Fourth of Six: Make Inmate Phone Calls Free?
QUESTION: Corrections experts say communication between inmates and their families reduces trouble in jail and discourages repeat offenders. Yet in Louisiana, the Public Service Commission found the price of calls from our state’s jails and prisons averaged 30 times higher than calls on the outside. Commissions paid to jails by phone companies are part of the reason inmate calls are expensive, and a recent audit of CCC revealed that the jail collects a million-dollar annual commission on its telephone contract. The Bossier company that runs telephones at Caddo is a major campaign donor to sheriffs across the state, including Steve Prator, who opposes lower inmate telephone rates. Would you, as sheriff, make inmate calls free or less expensive for inmate families?
HENRY WHITEHORN: I plan to look at those contracts.

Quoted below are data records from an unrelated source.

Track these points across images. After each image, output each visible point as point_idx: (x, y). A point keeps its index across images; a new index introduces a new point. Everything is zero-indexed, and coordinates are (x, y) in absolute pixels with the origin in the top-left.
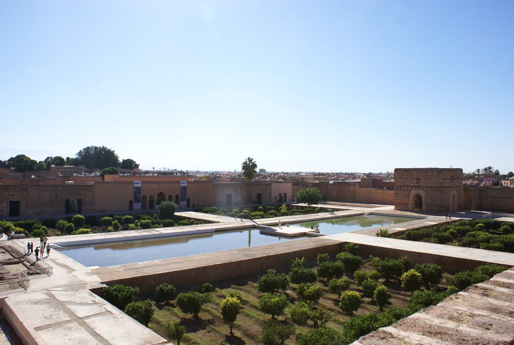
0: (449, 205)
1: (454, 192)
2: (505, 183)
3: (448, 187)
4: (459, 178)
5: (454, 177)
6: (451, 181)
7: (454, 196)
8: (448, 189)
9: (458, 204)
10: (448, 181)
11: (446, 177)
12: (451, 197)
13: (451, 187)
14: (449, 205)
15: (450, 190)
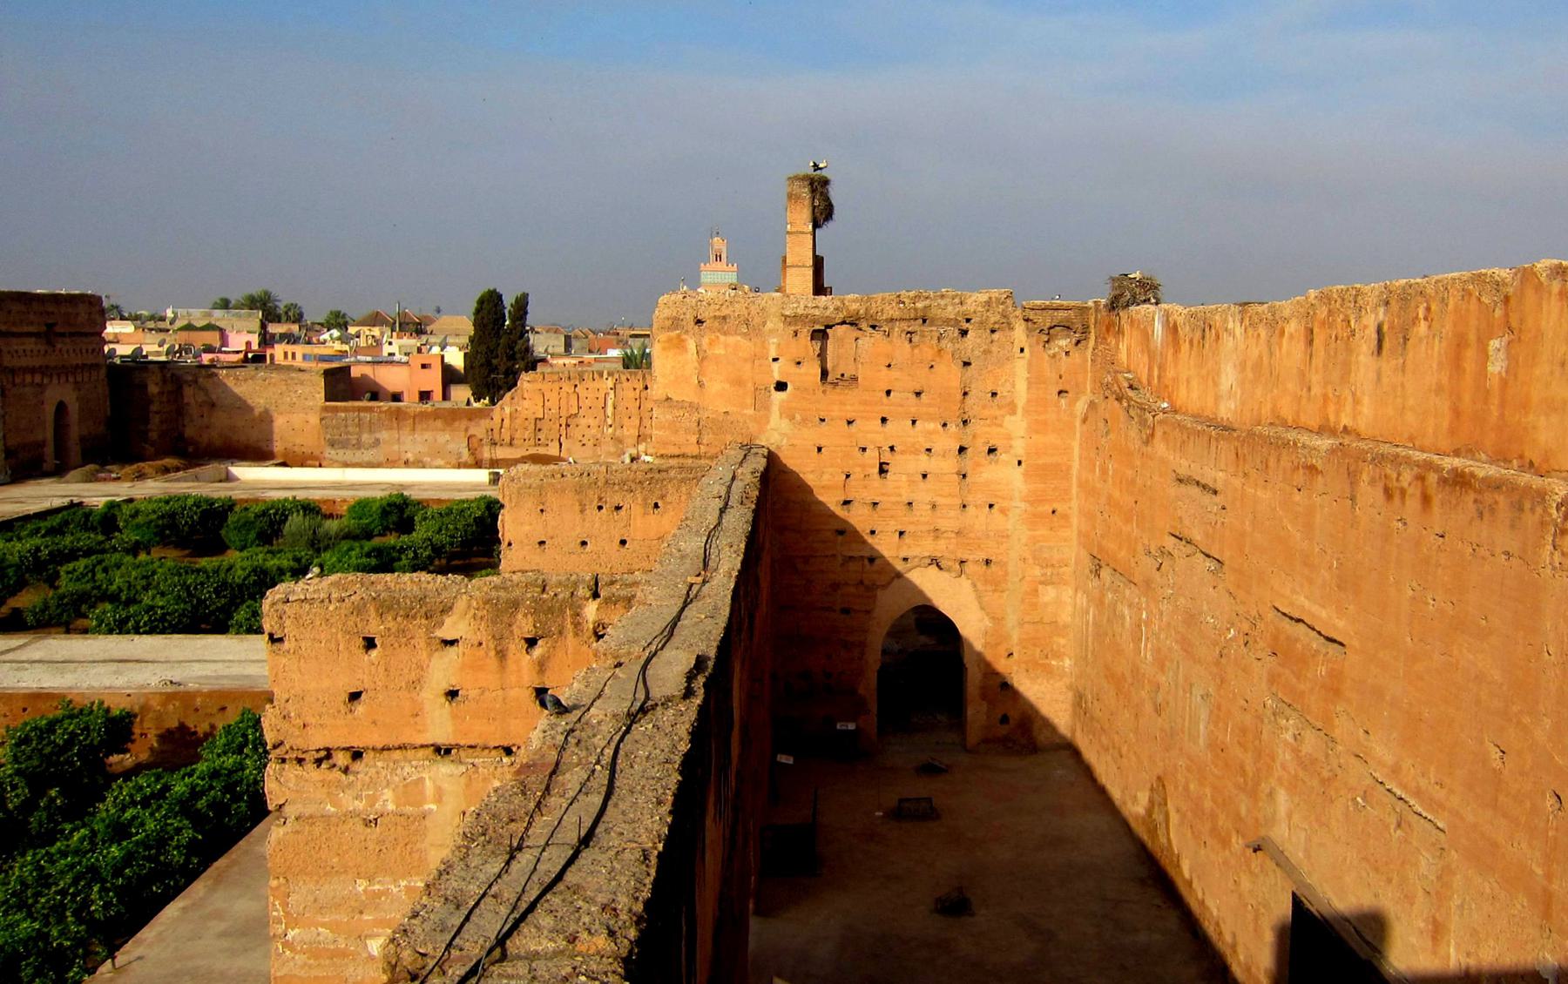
0: (43, 444)
1: (59, 392)
2: (286, 354)
3: (33, 371)
4: (86, 335)
5: (58, 329)
6: (42, 348)
7: (61, 409)
8: (28, 378)
9: (82, 439)
10: (30, 344)
11: (14, 330)
12: (50, 410)
13: (44, 370)
14: (43, 444)
15: (40, 385)
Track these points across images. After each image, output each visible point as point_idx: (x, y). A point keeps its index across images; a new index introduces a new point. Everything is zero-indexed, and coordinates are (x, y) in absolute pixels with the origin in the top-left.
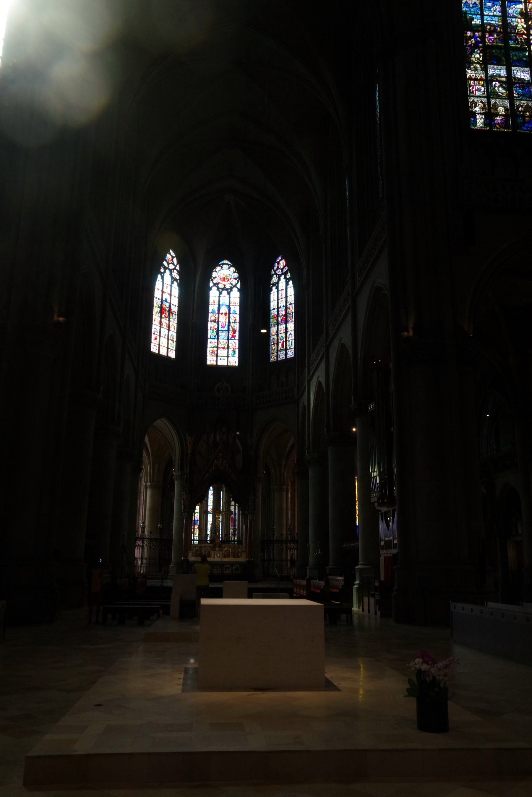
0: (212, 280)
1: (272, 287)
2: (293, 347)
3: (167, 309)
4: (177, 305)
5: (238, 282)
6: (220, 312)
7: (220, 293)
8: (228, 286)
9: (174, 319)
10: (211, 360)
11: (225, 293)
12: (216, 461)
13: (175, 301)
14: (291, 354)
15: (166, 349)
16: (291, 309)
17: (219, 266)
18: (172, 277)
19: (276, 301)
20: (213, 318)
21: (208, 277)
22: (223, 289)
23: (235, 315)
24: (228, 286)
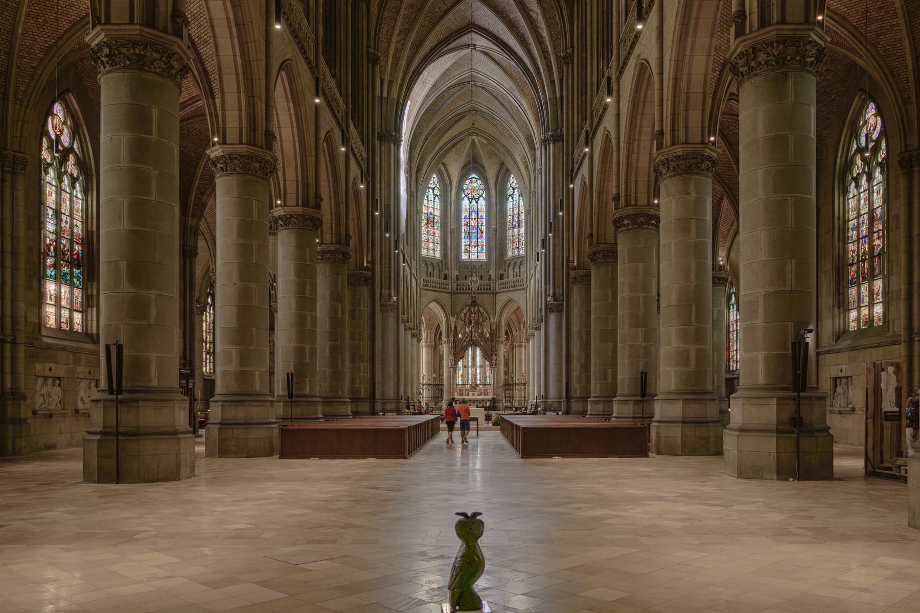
9: (437, 226)
10: (464, 257)
11: (474, 202)
13: (437, 213)
14: (522, 252)
16: (523, 217)
21: (460, 189)
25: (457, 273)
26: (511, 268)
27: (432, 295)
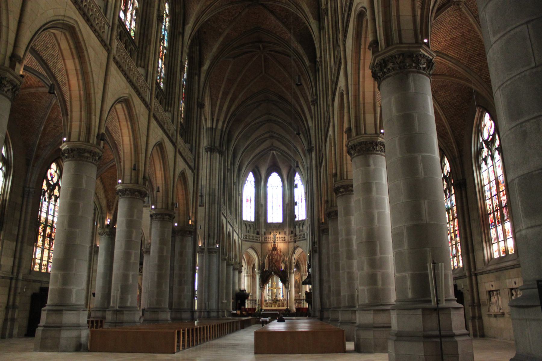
25: (264, 230)
27: (249, 244)
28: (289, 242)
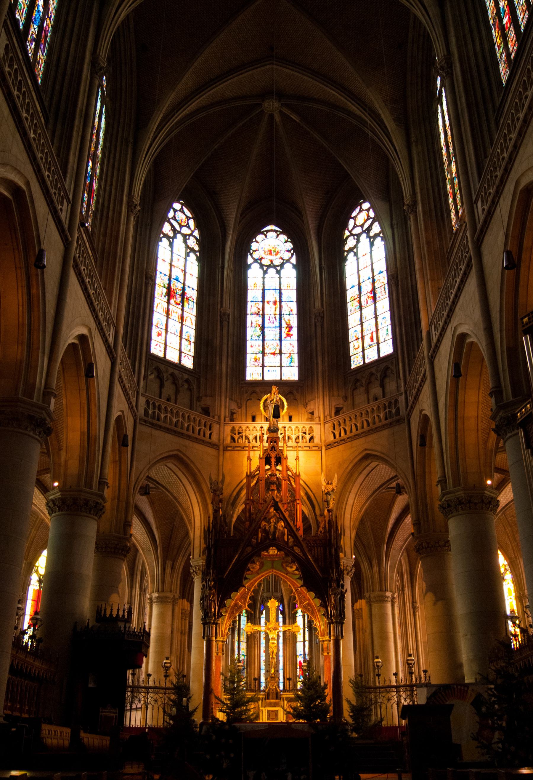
0: (251, 255)
1: (347, 255)
2: (390, 336)
3: (180, 292)
4: (196, 288)
5: (292, 255)
6: (266, 300)
7: (265, 272)
8: (277, 262)
10: (252, 373)
11: (272, 271)
12: (264, 523)
13: (193, 282)
14: (387, 349)
15: (178, 352)
16: (382, 279)
17: (262, 233)
18: (187, 247)
19: (357, 274)
20: (255, 310)
22: (269, 267)
23: (290, 304)
24: (277, 262)
26: (362, 389)
28: (329, 446)
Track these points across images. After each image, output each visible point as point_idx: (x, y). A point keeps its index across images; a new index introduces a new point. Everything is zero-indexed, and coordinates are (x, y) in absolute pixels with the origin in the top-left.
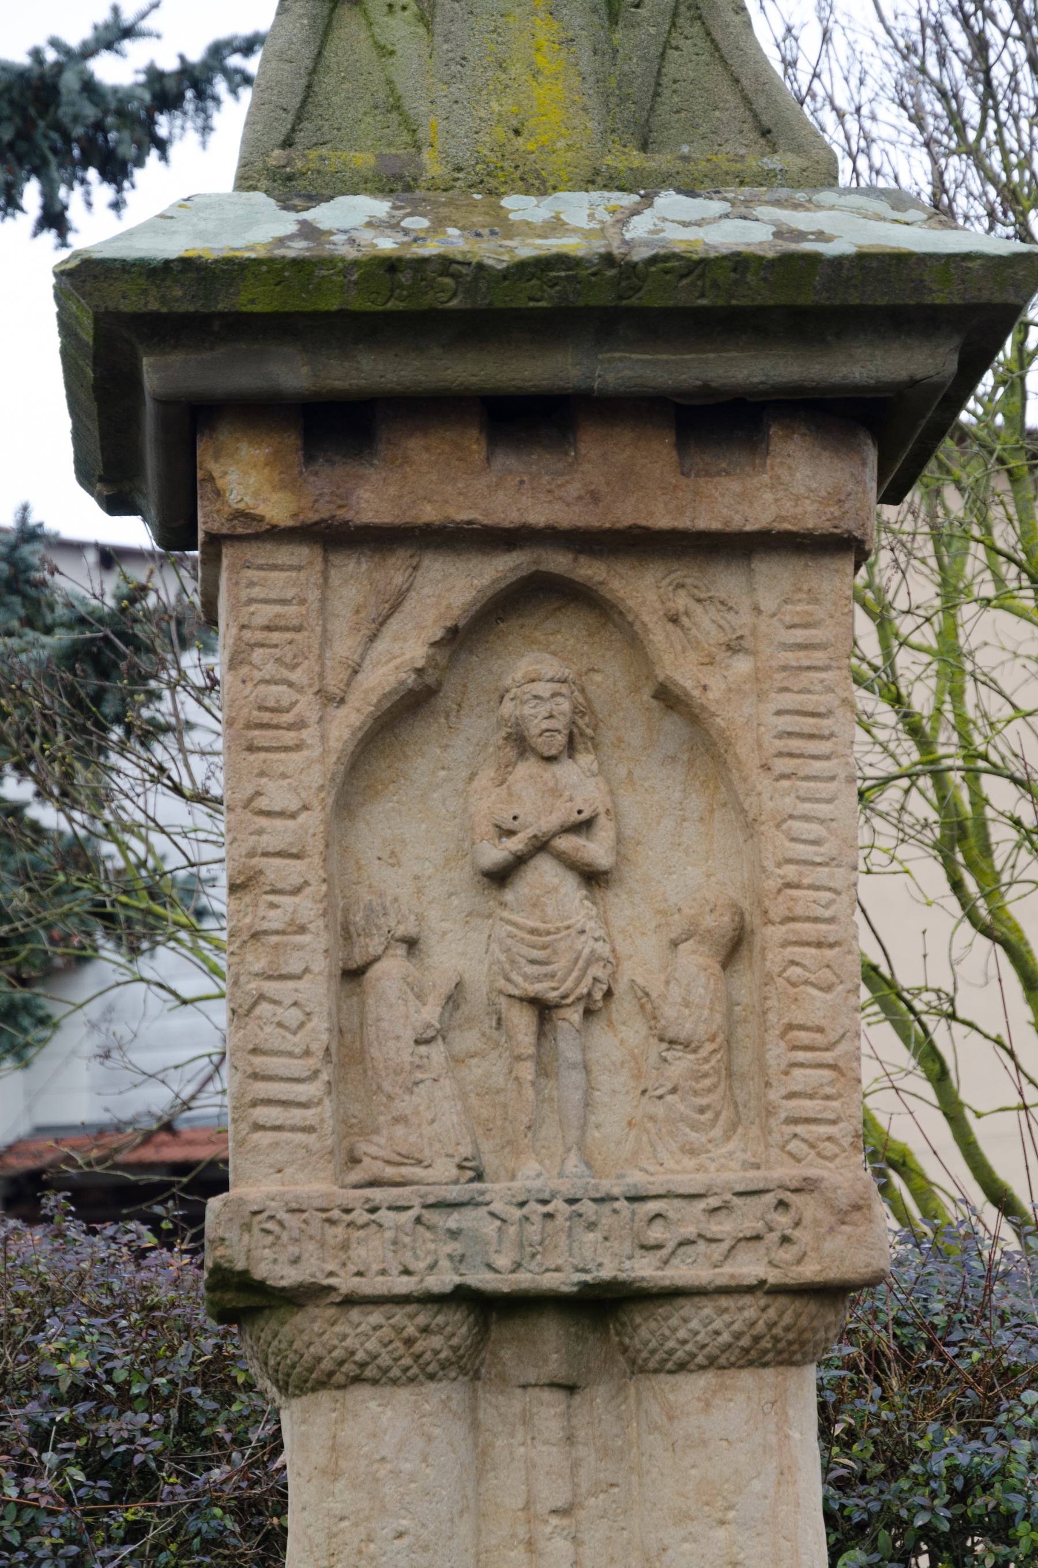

People are concerned. Inmates need contact with their families. I want to reduce those costs.
JOHN NICKELSON: Providing telecommunications services to inmates is costly and more complicated than on the outside. All phone calls have to be recorded and available to prosecutors. Some calls between inmates and people on the outside support criminal activity. Telephone vendors won’t supply the service for free. Technology should reduce those costs over time, and I’m not sure why inmate calls should be 30 times more expensive than calls on the outside.
Fifth of Six: Overcrowding at Caddo Correctional Center
QUESTION: Sheriff Prator told the Shreveport-Bossier Advocate in August that Caddo Correctional was holding 1,400 inmates in a facility designed to hold 1,000. Prator said he was short 60 deputies and tense conditions caused by overcrowding were making it hard to hire jailers. But advocates for inmates say the sheriff is partly to blame because he accepts State inmates at $27 a day per person, far more than the sheriff is paid to house local inmates. What will you do as sheriff to alleviate overcrowding in the correctional center?
JOHN NICKELSON: Overcrowding at CCC is a complicated problem, and it involves the entire criminal-justice system. The courts send people to jail and the sheriff holds them. The time from an arrest to when the case is resolved is in many cases extraordinarily long. Some inmates are at CCC for five years awaiting trial, and that’s not good for the sheriff, the public, and the inmate. We have to work together to improve the efficiency of the system.
HENRY WHITEHORN: The federal government pays $70 a day for CCC to house inmates, the State pays $26 and the Parish pays $3. If you were running the jail, which would you want? We can get rid of the State and Federal inmates and solve overcrowding. The jail is getting dangerous for sheriff’s employees.
Sixth of Six: Guns
QUESTION: Election mail is replete with references to guns: illegal guns, Second Amendment rights, Baton Rouge “taking away our guns,” “Pro-2A” (shorthand for Second Amendment). How can you, as sheriff, balance gun rights with reducing gun violence?
HENRY WHITEHORN: I support responsible gun ownership. I own several guns and am not giving them up. Guns stolen from cars are not the ones used in street crime. We are seeing high-powered weapons designed to kill people, not for personal protection.
JOHN NICKELSON: I’m committed to not interfering with peoples’ Second Amendment rights. The sheriff can enforce existing laws. Former Shreveport Police Chief Ben Raymond said 500 guns a year were stolen from cars and used in crimes. We can address that.
CANDIDATES AT BROADMOOR: Caddo Sheriff’s candidates, from left, Hersy Jones, Shayne Gibson, Pat Gilley, Henry Whitehorn and John Nickelson join BNA President Bonita Crawford (second from right) at the October 10th candidates’ forum.